The outcome was a composite of death and severe respiratory complications, which were defined as pneumonia by the CDC’s definition, or severe hypoxemic respiratory failure with pulmonary infiltrates, i.e. acute respiratory distress syndrome or ARDS.
Care teams were aware of patients’ allocations, but blinded critical care physicians adjudicated the respiratory outcomes after viewing charts with the oxygen delivery redacted.
The sample size was chosen based on event rates in the pilot study, TRAUMOX1 (which enrolled only 41 patients), with statistical cushion added in case event rates were lower than those seen in the pilot.
Results
1,508 patients completed the trial; 471 were excluded after randomization, mostly because they were found not to have severe trauma after their initial stabilization.
There was no significant difference in the primary composite outcome of death or major respiratory complications within 30 days: 16.1% in the restrictive oxygen group and 16.7% in the liberal oxygen group, with an odds ratio of 1.01 [95% CI, 0.75 to 1.37; P = .94].
Interestingly though, the two components of the primary outcome diverged:
liberal oxygen brought a numerically lower risk of death, 7.3% versus 8.6% in the restrictive group.
Major respiratory complications were numerically fewer in the restrictive group, 8.9% versus 10.8%.
Neither was statistically significant.
Atelectasis occurred less often in the restrictive group compared to the liberal oxygen group 27.6% versus 34.7%.
Limitations
It may seem implausible to expect to discover a 33% relative reduction in death or pneumonia from a reduced oxygen dose for 8 hours.

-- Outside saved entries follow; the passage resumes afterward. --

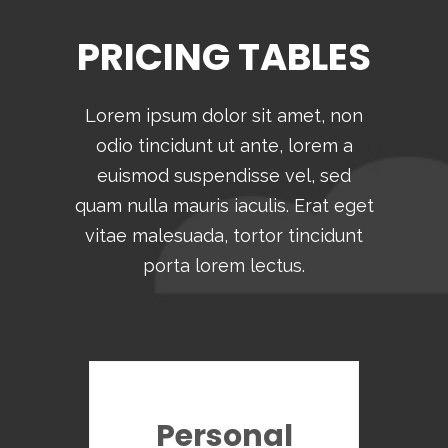
PRICING TABLES
Lorem ipsum dolor sit amet, non
odio tincidunt ut ante, lorem a
euismod suspendisse vel, sed
quam nulla mauris iaculis. Erat eget
vitae malesuada, tortor tincidunt
porta lorem lectus.
Personal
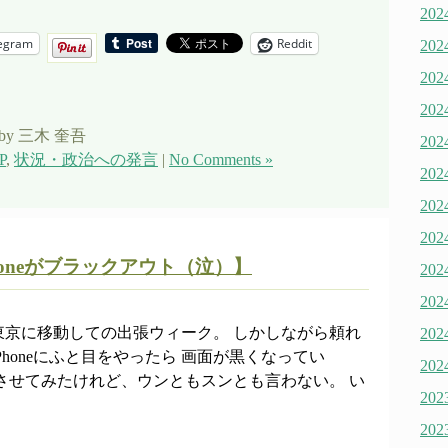
20
egram
Reddit
20
20
20
by 三木 奎吾
20
P
,
状況・政治への発言
|
No Comments »
20
20
20
honeがブラックアウト（泣）】
20
20
東京に移動しての出張ウィーク。 しかしながら頼れ
20
honeにふと目をやったら 画面が黒くなってい
20
させてみたけれど、ウンともスンとも言わない。 い
20
20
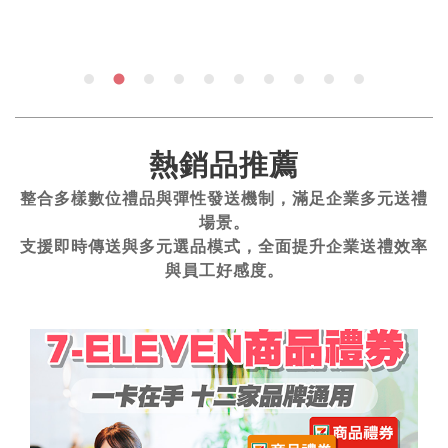
熱銷品推薦
整合多樣數位禮品與彈性發送機制，滿足企業多元送禮
場景。
支援即時傳送與多元選品模式，全面提升企業送禮效率
與員工好感度。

The rationale came from this retrospective cohort study of 211 patients and follow-up from the PROXI randomized trial of 1,400 patients, which found that delivering 80% FiO2 instead of 30% during a single abdominal surgery resulted in no clear short-term harm, but a 5% absolute increase in mortality two years later! (The mortality was concentrated in patients with cancer.)
Although TRAUMOX2 had a large drop-out rate after randomization, conducting randomized trials in trauma patients is very challenging. Patients had to be enrolled quickly and some error rate was unavoidable.
Conclusions
The opposite directions of the primary outcome components—death and pneumonia/ARDS—suggest that TRAUMOX2’s findings are noise. Or the effects were very small, and the trial was underpowered to detect them.

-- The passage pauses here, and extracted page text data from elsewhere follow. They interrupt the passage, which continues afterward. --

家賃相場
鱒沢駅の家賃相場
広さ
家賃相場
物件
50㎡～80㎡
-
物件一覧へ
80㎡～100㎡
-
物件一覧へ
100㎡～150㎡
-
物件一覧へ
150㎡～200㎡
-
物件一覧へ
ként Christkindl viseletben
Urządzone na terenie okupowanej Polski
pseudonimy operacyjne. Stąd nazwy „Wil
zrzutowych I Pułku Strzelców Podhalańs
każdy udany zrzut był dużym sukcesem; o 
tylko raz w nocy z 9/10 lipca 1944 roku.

Noise may be all that can be found. Mounting evidence suggests the degree of oxygenation does not significantly influence outcomes in trauma or other critical illness, although no trial has been definitive.
In this sense, TRAUMOX2 was weakly reassuring toward that null hypothesis.
For more statistically robust answers, all eyes are on Mega-ROX, “a series of multicenter, multinational, randomized, parallel-group, registry-embedded clinical trials nested within an overall 40,000-patient trial sample.” To answer the question of heterogeneity of response, patients with many different illnesses are enrolled (trauma, brain injuries, etc). Mega-ROX is reportedly more than halfway to target enrollment and might provide results in the next few years.
It would be a really strange dose/response effect if a 4% increase in the oxygenation of hemoglobin really did result in a 33% reduction in death.
There’s only so much hemoglobin. Loading it up 98% vs 94% only gets a small amount more oxygen to the tissues. If your goal is to deliver more oxygen, seems to me that you need to pay more attention to the amount of hemoglobin.